## [ASSIGNMENT]
If "center" shows up in a line of the material, return that line.

## [SUPPLIED INFORMATION]
=== Section Start ===

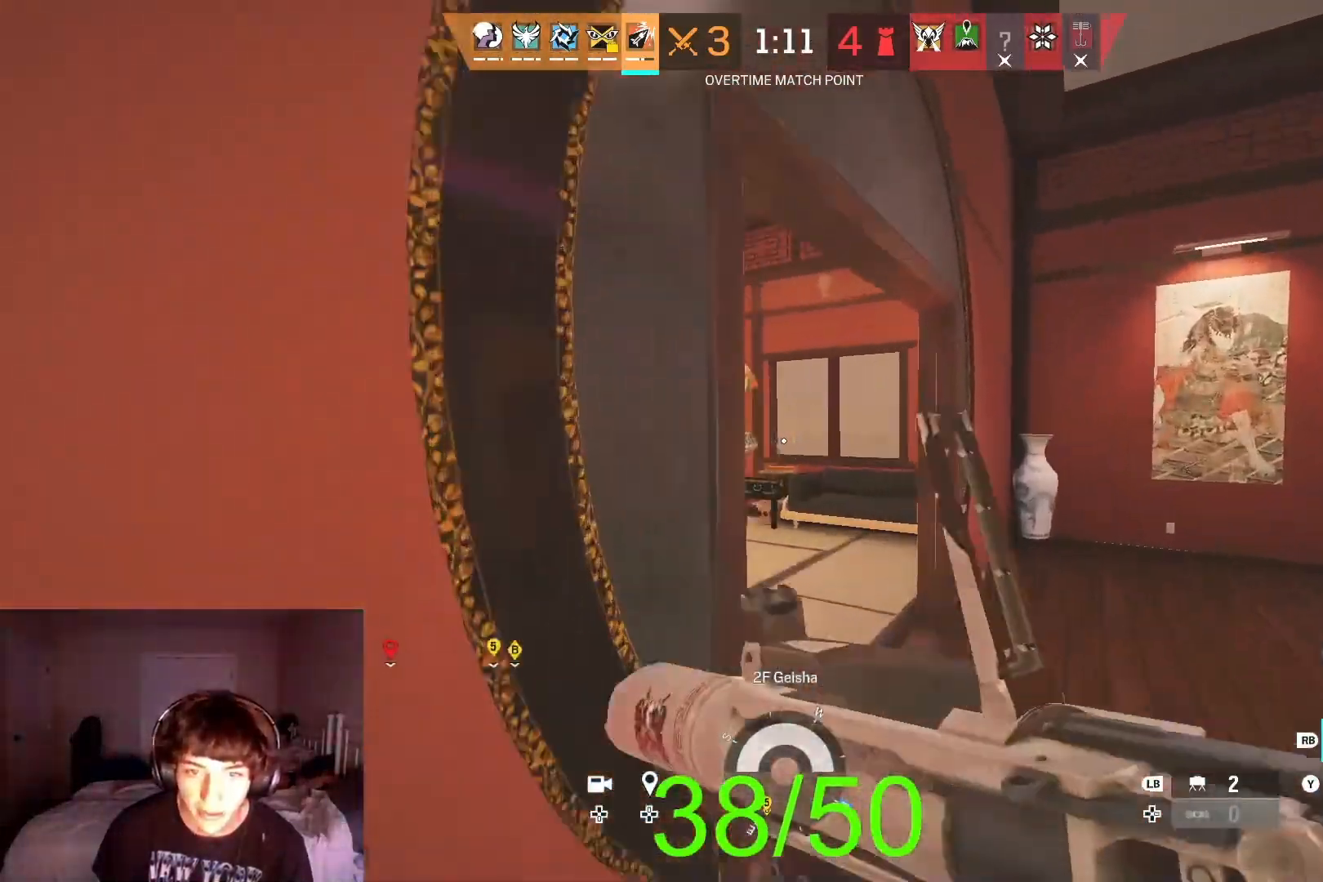
{"buttons": [], "left_stick": "up", "right_stick": "center", "button_events": []}
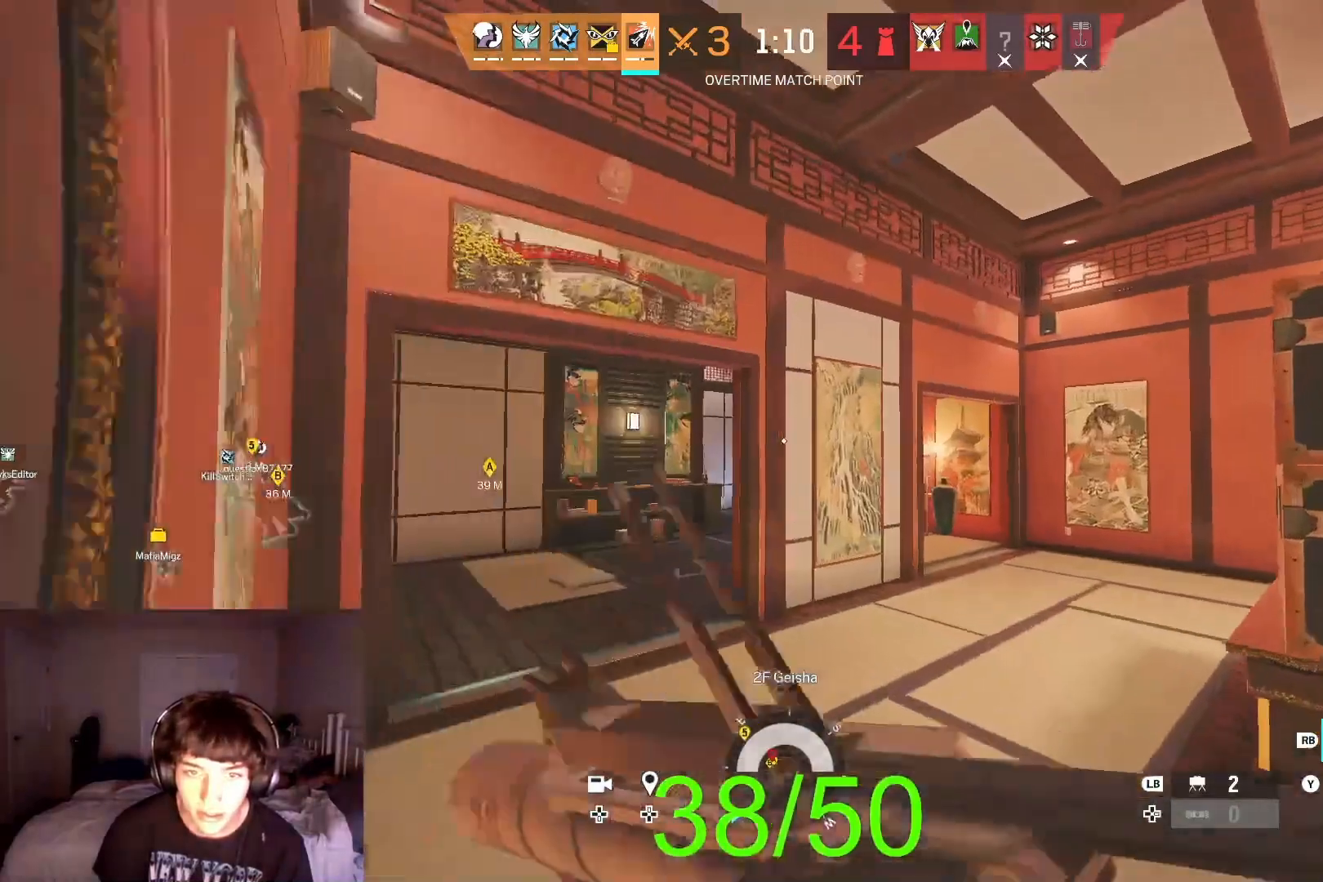
{"buttons": ["L3"], "left_stick": "up-right", "right_stick": "center", "button_events": []}
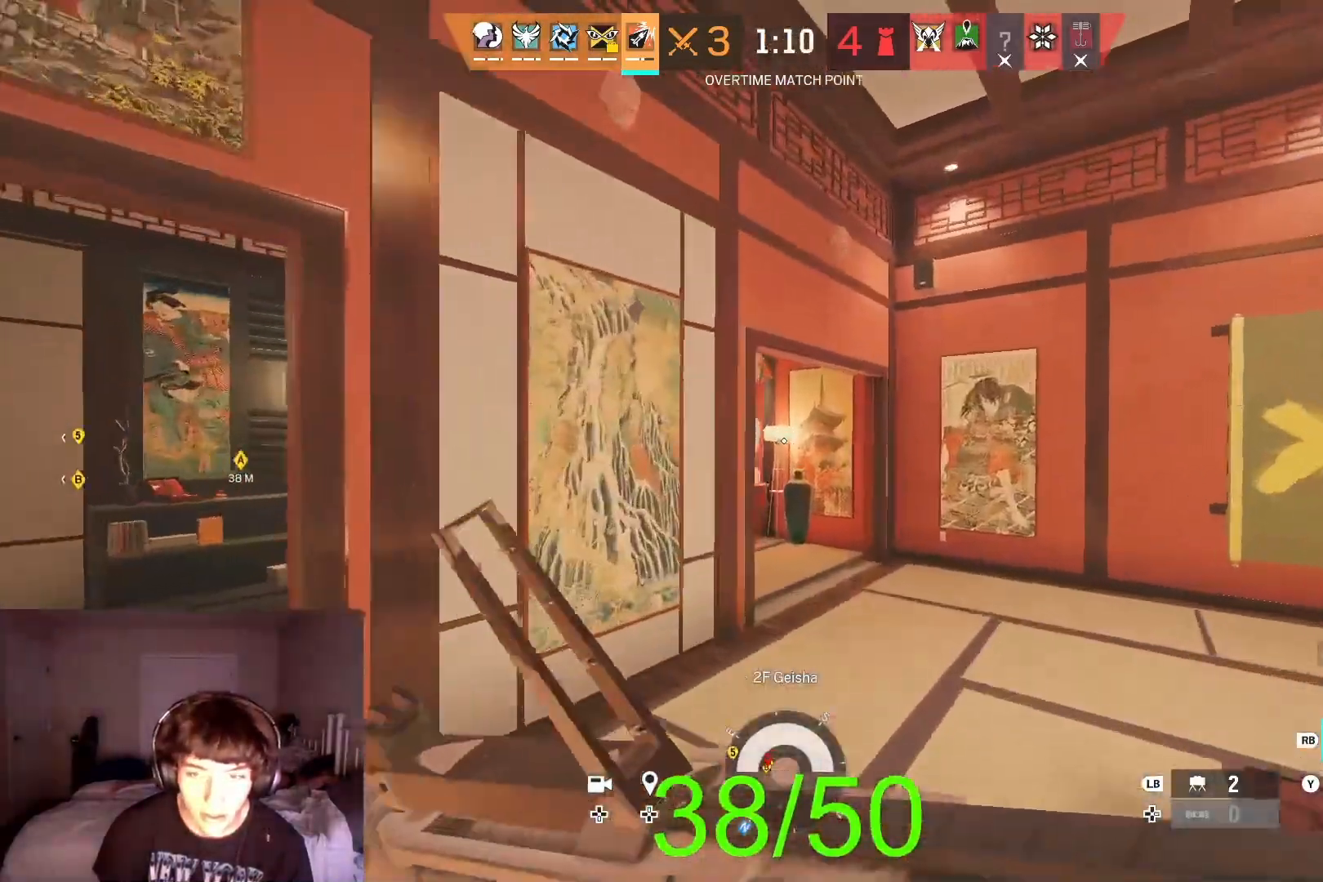
{"buttons": [], "left_stick": "up-right", "right_stick": "left", "button_events": []}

=== Section End ===

## [WRITTEN SOLUTION]
{"buttons": [], "left_stick": "up", "right_stick": "center", "button_events": []}
{"buttons": ["L3"], "left_stick": "up-right", "right_stick": "center", "button_events": []}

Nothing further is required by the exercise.